Extracted page text data

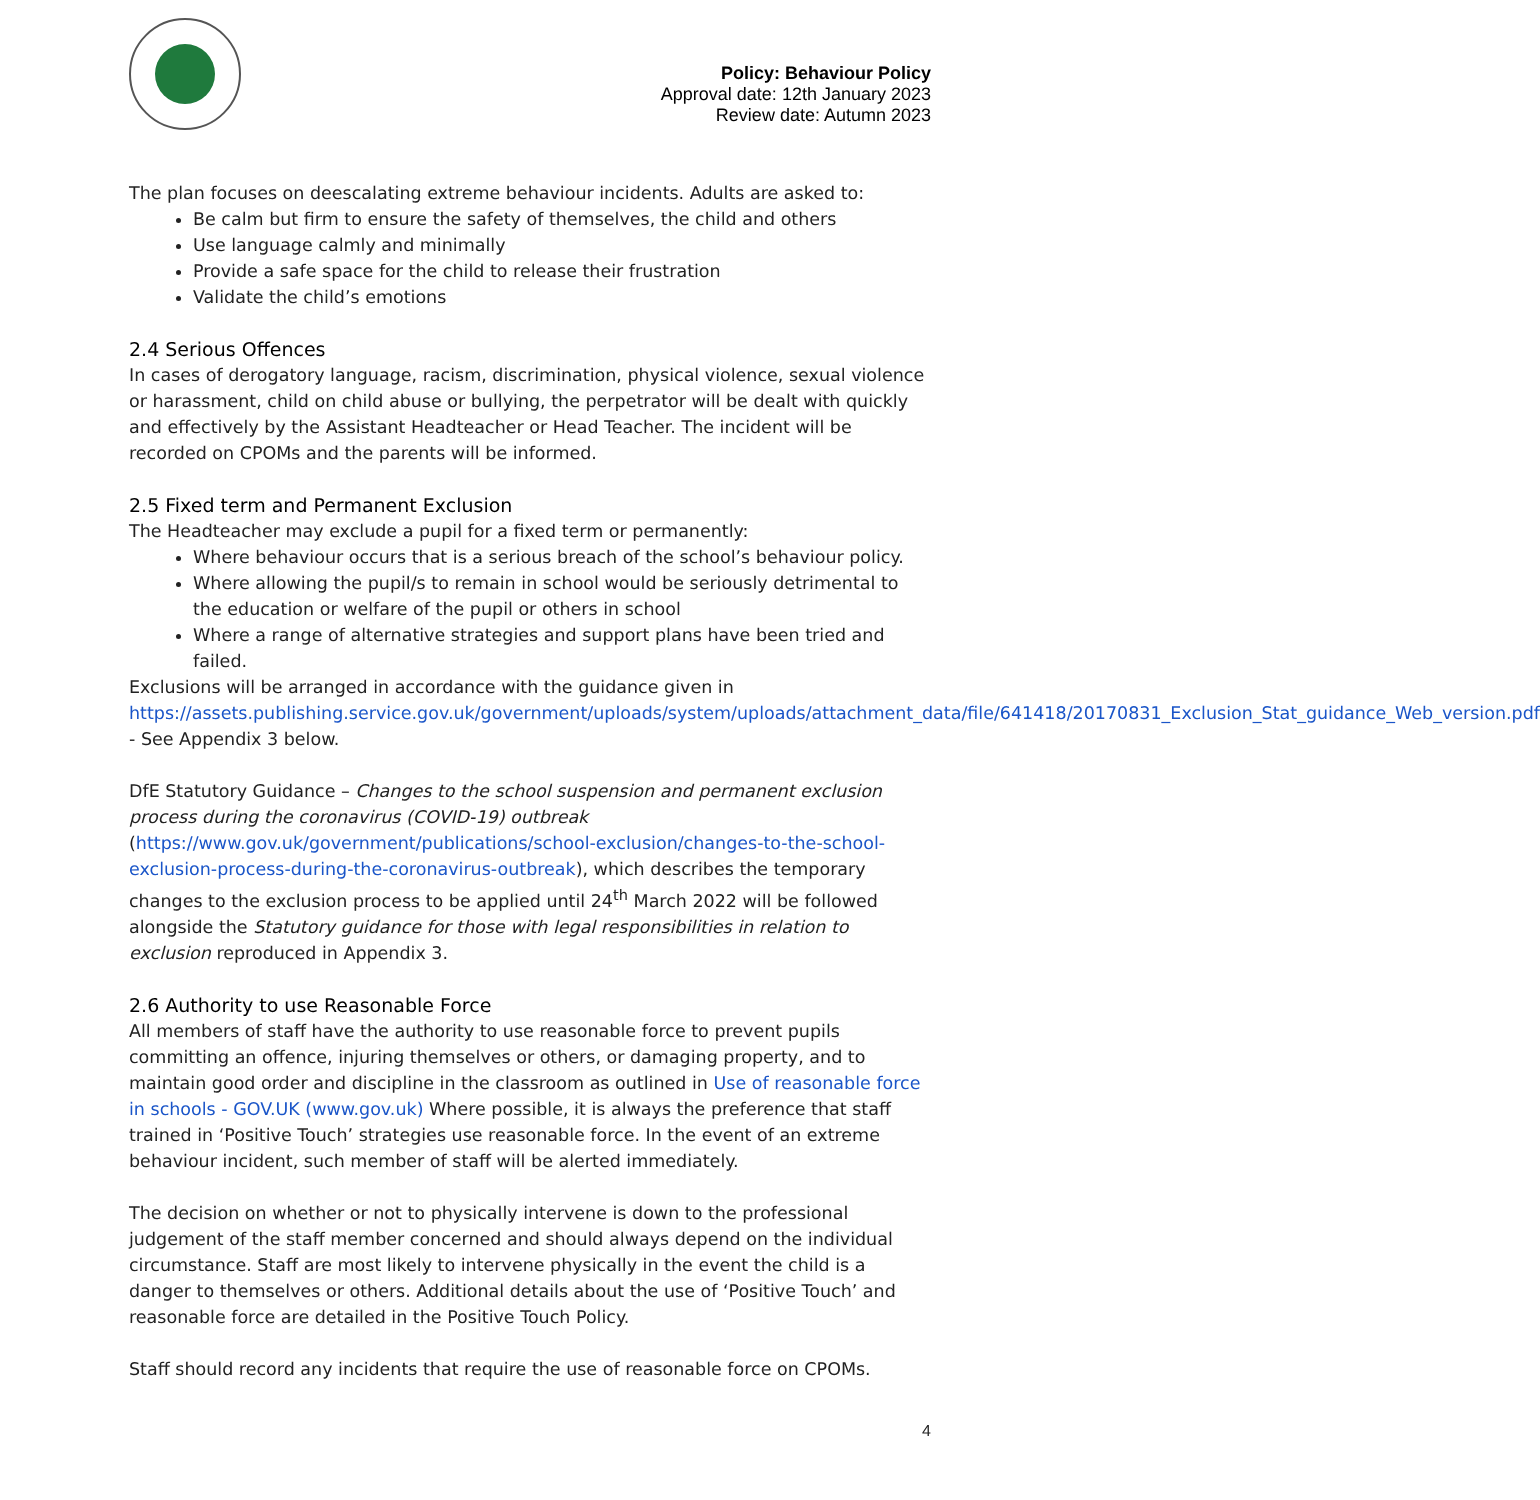Policy: Behaviour Policy
Approval date: 12th January 2023
Review date: Autumn 2023
The plan focuses on deescalating extreme behaviour incidents. Adults are asked to:
Be calm but firm to ensure the safety of themselves, the child and others
Use language calmly and minimally
Provide a safe space for the child to release their frustration
Validate the child’s emotions
2.4 Serious Offences
In cases of derogatory language, racism, discrimination, physical violence, sexual violence or harassment, child on child abuse or bullying, the perpetrator will be dealt with quickly and effectively by the Assistant Headteacher or Head Teacher. The incident will be recorded on CPOMs and the parents will be informed.
2.5 Fixed term and Permanent Exclusion
The Headteacher may exclude a pupil for a fixed term or permanently:
Where behaviour occurs that is a serious breach of the school’s behaviour policy.
Where allowing the pupil/s to remain in school would be seriously detrimental to the education or welfare of the pupil or others in school
Where a range of alternative strategies and support plans have been tried and failed.
Exclusions will be arranged in accordance with the guidance given in https://assets.publishing.service.gov.uk/government/uploads/system/uploads/attachment_data/file/641418/20170831_Exclusion_Stat_guidance_Web_version.pdf - See Appendix 3 below.
DfE Statutory Guidance – Changes to the school suspension and permanent exclusion process during the coronavirus (COVID-19) outbreak (https://www.gov.uk/government/publications/school-exclusion/changes-to-the-school-exclusion-process-during-the-coronavirus-outbreak), which describes the temporary changes to the exclusion process to be applied until 24<sup>th</sup> March 2022 will be followed alongside the Statutory guidance for those with legal responsibilities in relation to exclusion reproduced in Appendix 3.
2.6 Authority to use Reasonable Force
All members of staff have the authority to use reasonable force to prevent pupils committing an offence, injuring themselves or others, or damaging property, and to maintain good order and discipline in the classroom as outlined in Use of reasonable force in schools - GOV.UK (www.gov.uk) Where possible, it is always the preference that staff trained in ‘Positive Touch’ strategies use reasonable force. In the event of an extreme behaviour incident, such member of staff will be alerted immediately.
The decision on whether or not to physically intervene is down to the professional judgement of the staff member concerned and should always depend on the individual circumstance. Staff are most likely to intervene physically in the event the child is a danger to themselves or others. Additional details about the use of ‘Positive Touch’ and reasonable force are detailed in the Positive Touch Policy.
Staff should record any incidents that require the use of reasonable force on CPOMs.
4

## About this exercise
In the entries above, find each line with the word "have" and return it.

## Written reply
Where a range of alternative strategies and support plans have been tried and failed.
All members of staff have the authority to use reasonable force to prevent pupils committing an offence, injuring themselves or others, or damaging property, and to maintain good order and discipline in the classroom as outlined in Use of reasonable force in schools - GOV.UK (www.gov.uk) Where possible, it is always the preference that staff trained in ‘Positive Touch’ strategies use reasonable force. In the event of an extreme behaviour incident, such member of staff will be alerted immediately.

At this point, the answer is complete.